Example #1: None of Your Business
One is in Europe. As a law student in Austria, Max Schrems challenged the EU policy of allowing data collected by Big Tech to be transferred to the U.S. He won a ruling in the European Court of Justice which resulted in Europe adopting much tougher privacy rules, the General Data Protection Regulation. Schrems has created a non-profit, None of Your Business, to help individual Europeans protect their privacy rights under the new law.
Example #2: Time Well Spent
Another example is Time Well Spent, a non-profit launched in 2014 by Tristan Harris, who had worked at Google as a design ethicist after selling his company to Google in 2011, and James Williams, former Google Philosopher at the Oxford Internet Institute. It is targeting the practice of Apple, Google, Facebook, YouTube, Snapchat and others of designing systems that turn smartphone users into addicts, steering how people use their time by software designed to keep users online as long as possible, and making choices for us that reflect corporate not personal goals.
Harris calls this the hijacking of our minds, with the smartest minds in Silicon Valley (and perhaps in Toronto and Montreal) working to get even better at keeping us online and directing us to content they want us to see.
Example #3: OpenAI
A third example is OpenAI, founded in 2015 by Tesla founder Elon Musk, venture capitalists Sam Altman and Jessica Livingston, tech entrepreneur Greg Brockman, co-founder of PayPal Peter Thiel, and cofounder of LinkedIn Reid Hoffman. They have banded together, pledging a total of US$1 billion, to support open source development of what they call “safe” AI as a counter to the efforts of Google, Facebook and other Big Tech companies to dominate the field. OpenAI is attracting its own top talent – Montreal AI expert Yoshua Bengio helped draw up a list of top researchers for OpenAI to pursue.
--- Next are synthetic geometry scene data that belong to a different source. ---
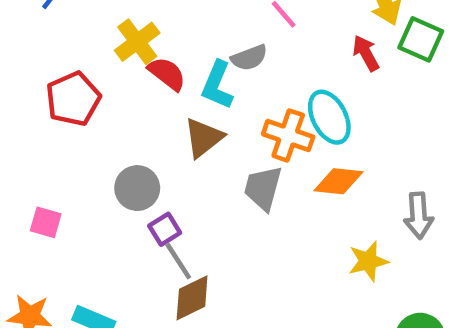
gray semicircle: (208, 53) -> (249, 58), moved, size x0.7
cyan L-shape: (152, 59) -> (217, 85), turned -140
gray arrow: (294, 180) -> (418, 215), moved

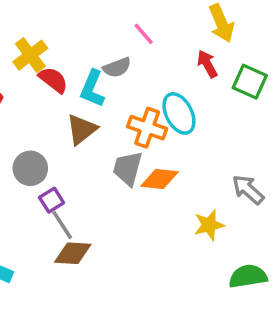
green square: (421, 39) -> (250, 82), moved
orange diamond: (338, 181) -> (159, 179), moved
gray arrow: (418, 215) -> (248, 190), turned 136
brown diamond: (192, 298) -> (73, 253), turned 30

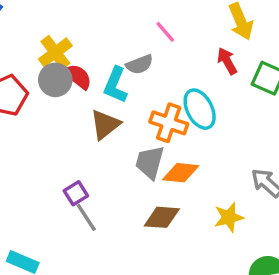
gray circle: (30, 168) -> (55, 80), moved
brown diamond: (73, 253) -> (162, 217), moved

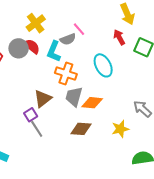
pink line: (165, 32) -> (79, 29), moved
yellow cross: (55, 52) -> (36, 23), moved
orange cross: (169, 123) -> (66, 74), moved
brown triangle: (105, 125) -> (43, 99), moved

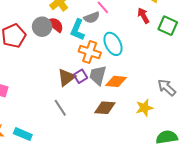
cyan ellipse: (103, 65) -> (113, 44), moved
purple square: (31, 115) -> (81, 76), moved

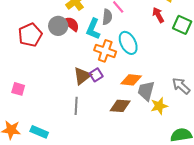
gray semicircle: (92, 18) -> (107, 17), turned -63
gray trapezoid: (98, 75) -> (146, 91), moved
gray line: (60, 108) -> (76, 106), turned 36

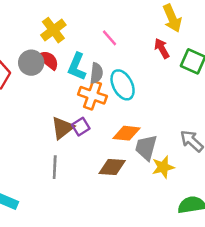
gray semicircle: (107, 17) -> (96, 73), moved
OpenAI is a response to Musk’s fear that AI, the next big technology, will be a threat to the future of human society and that control of AI systems will be concentrated in the hands of a few corporations. Given AI’s potential, he asks, “should that be controlled by a few people at Google with no oversight?”
We are moving into a new kind of world which we are far from fully understanding but which promises both great opportunities and enormous risks for the future of a fair and democratic society. It is critical that the broader public interest, not the commercial ambitions of Big Tech, prevail. But this will require much bigger thinking on how best to manage, legislate and regulate this new world which balances opportunity and the broader public interest.